Just on the portable data issue - I'm currently using CTA on 3 different PCs - my work PC, my mobile PC and my home PC.  

 

Every now and then I export the known list and save it to a text file on a OneDrive folder that is automatically replicated.  

Then I update the other PCs with that file by loading it and marking them all as known.  

It's a bit of a pain.  And it doesn't handle forgotten (known -> unknown) words at all.  Fortunately I don't often mark words as unknown.

 

I'd much prefer if I can have some way to easily manage this situation. 

I know it's not an easy problem to solve, but I just wanted to let you know about this usage scenario and maybe sometime you can consider a solution.

Ideally each PC could access the same list, add any new words, remove old words, after some configuration.  

 

Anyway still love the tool.  Here's one of my other usage cases:

 

1. Load text from a podcast (PopupChinese/ChinesePod/Slow Chinese/QQSRX) into CTA

2. Load podcast MP3 and text into WorkAudioBook.

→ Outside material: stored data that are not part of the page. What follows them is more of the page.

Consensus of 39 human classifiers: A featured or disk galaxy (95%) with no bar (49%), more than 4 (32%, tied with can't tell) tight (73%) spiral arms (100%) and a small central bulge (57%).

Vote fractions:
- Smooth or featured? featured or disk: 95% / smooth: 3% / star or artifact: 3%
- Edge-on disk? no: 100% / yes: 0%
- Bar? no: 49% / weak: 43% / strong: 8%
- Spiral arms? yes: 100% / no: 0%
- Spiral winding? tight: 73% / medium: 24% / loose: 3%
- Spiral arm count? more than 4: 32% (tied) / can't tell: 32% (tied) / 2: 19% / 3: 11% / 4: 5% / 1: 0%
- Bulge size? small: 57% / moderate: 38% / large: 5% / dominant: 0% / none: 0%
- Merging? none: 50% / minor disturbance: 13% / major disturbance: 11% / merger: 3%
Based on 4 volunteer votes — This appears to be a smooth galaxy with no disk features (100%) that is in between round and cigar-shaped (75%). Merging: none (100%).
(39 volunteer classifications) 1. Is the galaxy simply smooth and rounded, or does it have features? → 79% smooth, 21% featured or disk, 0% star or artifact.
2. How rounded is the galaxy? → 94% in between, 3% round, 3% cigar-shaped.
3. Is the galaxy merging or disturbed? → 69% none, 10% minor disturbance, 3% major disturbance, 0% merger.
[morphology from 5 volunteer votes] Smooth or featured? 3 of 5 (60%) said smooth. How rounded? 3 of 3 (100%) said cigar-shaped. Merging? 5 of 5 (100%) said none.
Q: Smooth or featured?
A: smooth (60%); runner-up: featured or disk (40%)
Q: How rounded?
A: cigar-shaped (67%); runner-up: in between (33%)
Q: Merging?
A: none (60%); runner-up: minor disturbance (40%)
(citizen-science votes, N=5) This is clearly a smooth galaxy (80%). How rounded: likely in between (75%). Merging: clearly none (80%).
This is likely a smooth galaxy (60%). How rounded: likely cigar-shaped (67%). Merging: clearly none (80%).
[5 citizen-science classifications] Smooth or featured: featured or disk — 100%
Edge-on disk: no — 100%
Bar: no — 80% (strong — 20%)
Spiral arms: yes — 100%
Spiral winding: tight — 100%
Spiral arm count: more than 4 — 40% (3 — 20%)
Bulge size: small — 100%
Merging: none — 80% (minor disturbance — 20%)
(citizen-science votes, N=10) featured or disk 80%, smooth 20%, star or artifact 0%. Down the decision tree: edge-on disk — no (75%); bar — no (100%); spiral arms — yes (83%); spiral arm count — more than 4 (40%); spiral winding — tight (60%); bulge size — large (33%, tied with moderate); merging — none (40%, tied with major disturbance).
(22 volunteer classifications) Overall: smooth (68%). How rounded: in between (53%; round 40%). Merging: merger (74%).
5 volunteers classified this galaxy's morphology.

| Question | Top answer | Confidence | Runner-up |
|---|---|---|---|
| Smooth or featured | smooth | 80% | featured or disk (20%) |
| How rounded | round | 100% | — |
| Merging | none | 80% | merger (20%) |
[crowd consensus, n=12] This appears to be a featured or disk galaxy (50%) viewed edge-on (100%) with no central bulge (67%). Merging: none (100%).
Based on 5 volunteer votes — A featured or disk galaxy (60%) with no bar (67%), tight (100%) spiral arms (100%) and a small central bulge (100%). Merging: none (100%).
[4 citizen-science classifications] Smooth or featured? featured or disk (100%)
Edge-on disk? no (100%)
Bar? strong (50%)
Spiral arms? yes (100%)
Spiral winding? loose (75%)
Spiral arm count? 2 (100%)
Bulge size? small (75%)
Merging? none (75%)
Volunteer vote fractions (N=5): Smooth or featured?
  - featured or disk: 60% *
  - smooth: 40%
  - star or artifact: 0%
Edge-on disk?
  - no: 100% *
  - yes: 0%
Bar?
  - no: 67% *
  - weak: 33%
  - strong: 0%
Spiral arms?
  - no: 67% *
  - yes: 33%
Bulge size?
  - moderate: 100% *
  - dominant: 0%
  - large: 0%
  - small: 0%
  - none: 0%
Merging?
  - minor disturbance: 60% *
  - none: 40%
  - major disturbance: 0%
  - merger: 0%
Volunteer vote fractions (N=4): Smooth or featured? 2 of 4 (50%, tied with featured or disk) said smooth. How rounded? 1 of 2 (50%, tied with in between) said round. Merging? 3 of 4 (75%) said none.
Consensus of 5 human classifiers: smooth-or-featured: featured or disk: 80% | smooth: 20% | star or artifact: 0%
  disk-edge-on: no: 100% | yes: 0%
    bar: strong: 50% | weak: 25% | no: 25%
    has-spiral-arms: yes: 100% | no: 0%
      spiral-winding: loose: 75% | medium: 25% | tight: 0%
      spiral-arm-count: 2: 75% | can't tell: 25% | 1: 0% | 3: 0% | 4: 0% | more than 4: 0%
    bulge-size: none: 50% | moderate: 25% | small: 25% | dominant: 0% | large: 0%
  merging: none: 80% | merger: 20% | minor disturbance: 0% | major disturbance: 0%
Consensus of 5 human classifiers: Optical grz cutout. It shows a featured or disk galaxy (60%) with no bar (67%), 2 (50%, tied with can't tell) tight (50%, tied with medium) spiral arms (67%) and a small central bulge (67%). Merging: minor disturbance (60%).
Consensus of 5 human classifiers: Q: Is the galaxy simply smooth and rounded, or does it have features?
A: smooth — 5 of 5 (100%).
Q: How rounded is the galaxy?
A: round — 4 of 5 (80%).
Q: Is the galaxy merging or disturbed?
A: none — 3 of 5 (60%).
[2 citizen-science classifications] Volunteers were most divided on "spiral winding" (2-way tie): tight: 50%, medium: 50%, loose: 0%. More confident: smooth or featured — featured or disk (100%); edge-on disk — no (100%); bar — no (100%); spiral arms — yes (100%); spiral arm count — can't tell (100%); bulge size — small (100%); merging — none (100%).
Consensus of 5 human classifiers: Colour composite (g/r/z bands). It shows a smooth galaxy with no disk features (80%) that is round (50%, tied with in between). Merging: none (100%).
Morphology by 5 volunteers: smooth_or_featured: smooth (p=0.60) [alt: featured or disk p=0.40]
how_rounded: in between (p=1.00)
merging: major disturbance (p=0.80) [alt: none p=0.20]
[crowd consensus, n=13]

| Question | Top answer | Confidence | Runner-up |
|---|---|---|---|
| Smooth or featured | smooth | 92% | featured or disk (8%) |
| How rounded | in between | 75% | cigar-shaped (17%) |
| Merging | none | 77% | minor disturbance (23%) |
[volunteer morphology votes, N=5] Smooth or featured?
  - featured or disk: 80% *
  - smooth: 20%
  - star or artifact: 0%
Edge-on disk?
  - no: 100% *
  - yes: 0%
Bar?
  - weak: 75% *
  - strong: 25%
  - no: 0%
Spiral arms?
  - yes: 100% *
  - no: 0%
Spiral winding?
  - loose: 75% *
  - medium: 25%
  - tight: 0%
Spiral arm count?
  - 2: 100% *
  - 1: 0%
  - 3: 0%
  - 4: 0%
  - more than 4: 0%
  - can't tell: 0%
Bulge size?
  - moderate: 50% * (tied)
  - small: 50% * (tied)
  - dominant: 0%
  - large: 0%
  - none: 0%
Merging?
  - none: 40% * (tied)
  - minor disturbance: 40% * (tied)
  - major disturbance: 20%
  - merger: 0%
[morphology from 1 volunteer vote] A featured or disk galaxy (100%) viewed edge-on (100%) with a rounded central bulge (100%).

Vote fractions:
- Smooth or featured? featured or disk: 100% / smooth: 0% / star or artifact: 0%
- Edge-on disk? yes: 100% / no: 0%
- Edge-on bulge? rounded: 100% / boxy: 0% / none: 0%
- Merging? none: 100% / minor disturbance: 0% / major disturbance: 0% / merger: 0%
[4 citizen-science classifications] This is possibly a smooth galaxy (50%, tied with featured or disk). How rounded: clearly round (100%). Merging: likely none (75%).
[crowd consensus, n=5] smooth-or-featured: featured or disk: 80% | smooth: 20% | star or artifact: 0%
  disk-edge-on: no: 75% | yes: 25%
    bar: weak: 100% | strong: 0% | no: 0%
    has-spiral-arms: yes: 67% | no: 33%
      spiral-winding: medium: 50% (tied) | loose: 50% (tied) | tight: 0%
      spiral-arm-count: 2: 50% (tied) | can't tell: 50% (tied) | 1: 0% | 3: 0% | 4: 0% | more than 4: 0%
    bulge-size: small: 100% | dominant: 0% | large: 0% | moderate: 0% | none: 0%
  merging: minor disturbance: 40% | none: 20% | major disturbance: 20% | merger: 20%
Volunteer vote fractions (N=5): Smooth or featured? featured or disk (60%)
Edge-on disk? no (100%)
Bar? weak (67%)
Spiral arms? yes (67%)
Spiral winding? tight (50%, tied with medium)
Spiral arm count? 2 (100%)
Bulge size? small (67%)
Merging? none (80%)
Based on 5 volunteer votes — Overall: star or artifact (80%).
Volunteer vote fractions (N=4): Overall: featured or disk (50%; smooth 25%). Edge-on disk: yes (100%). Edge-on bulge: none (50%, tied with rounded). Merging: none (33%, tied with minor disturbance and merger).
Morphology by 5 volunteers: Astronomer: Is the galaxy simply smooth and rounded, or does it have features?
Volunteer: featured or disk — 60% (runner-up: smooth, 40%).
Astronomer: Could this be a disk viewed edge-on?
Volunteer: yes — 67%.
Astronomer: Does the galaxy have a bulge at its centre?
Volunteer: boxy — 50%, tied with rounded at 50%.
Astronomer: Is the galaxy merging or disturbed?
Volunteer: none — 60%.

3. Go through the podcast and match with the audio with the text (focusing on more difficult sentences, I don't bother to match up simple stuff).  Make sure I can understand/hear everything.  Export an SRT file.

4. Use Subs2SRS to make Anki cards for the text.  Import cards into Anki into my library of sentences (not active).  Get like 20-30 new sentences.

5. Go back to CTA and look for words I don't know well.  

6. For each word I don't know well, but want to memorize, make an Anki cloze using that sentence, move into my active reviews so they will show up as new cards

7. Mark that word as known.  Go back to step 5 until out of interesting words.

8. Move the MP3 into a listening playlist which I listen to periodically.

 

This is working pretty well, a few more steps than I would like, but still a good way to study texts and commit them to memory.

I've been using it with textbook passages (I have the audio) and I've improved my ability to recall the vocabulary quite a bit (can tell when my teacher tests me and I'm much more able to recall specific vocab we've studied before).

Link to comment
Share on other sites

I'd much prefer if I can have some way to easily manage this situation.

Syncing between different computers is a relatively high priority on my todo list, and the underlying data format for storing lists of known words already supports convenient merging between different lists (including knowing which words were added and removed), there's just not a GUI interface yet that lets you do that.

Link to comment
Share on other sites

1. Load text from a podcast (PopupChinese/ChinesePod/Slow Chinese/QQSRX) into CTA

2. Load podcast MP3 and text into WorkAudioBook.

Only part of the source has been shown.